**AIM OF THE EXERCISE**
When you write out the records, keep every word exact and drop the pictures.

**Data items**

%%

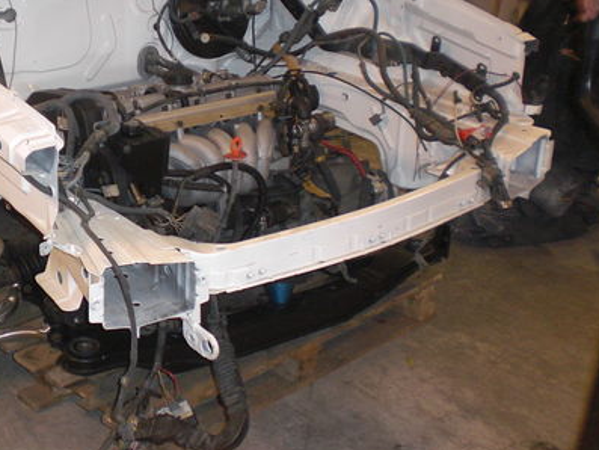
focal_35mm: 58
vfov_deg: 25.2
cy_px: 205
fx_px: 1004
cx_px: 148
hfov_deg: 32.6
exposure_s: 1/60
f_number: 3.1
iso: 200
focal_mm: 6.3
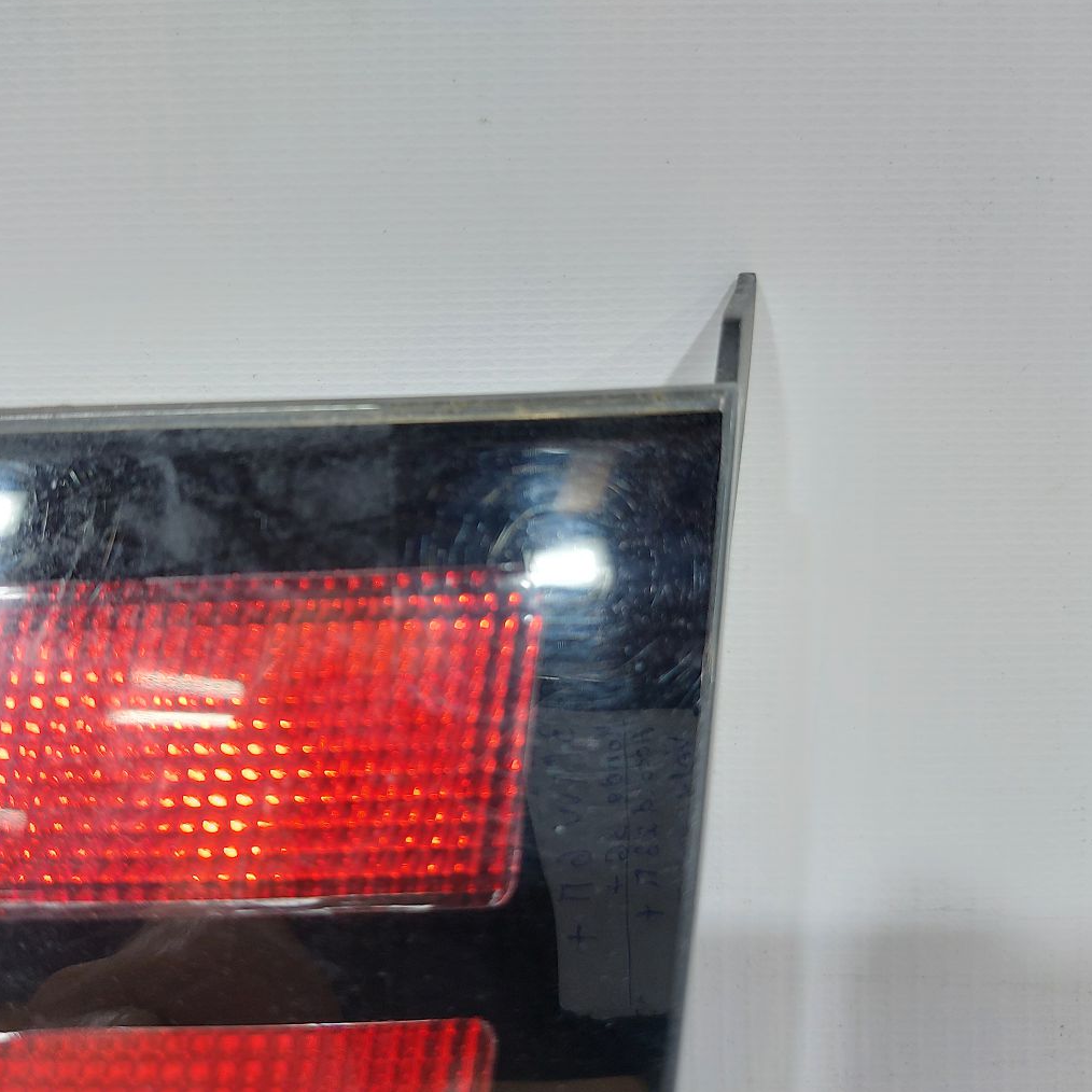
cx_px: 413
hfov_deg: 55.0
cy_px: 545
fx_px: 1035
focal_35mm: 29
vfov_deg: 55.6
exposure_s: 1/50
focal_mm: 5.23
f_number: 1.8
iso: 100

%%

**ANSWER**
focal_35mm: 58
vfov_deg: 25.2
cy_px: 205
fx_px: 1004
cx_px: 148
hfov_deg: 32.6
exposure_s: 1/60
f_number: 3.1
iso: 200
focal_mm: 6.3
cx_px: 413
hfov_deg: 55.0
cy_px: 545
fx_px: 1035
focal_35mm: 29
vfov_deg: 55.6
exposure_s: 1/50
focal_mm: 5.23
f_number: 1.8
iso: 100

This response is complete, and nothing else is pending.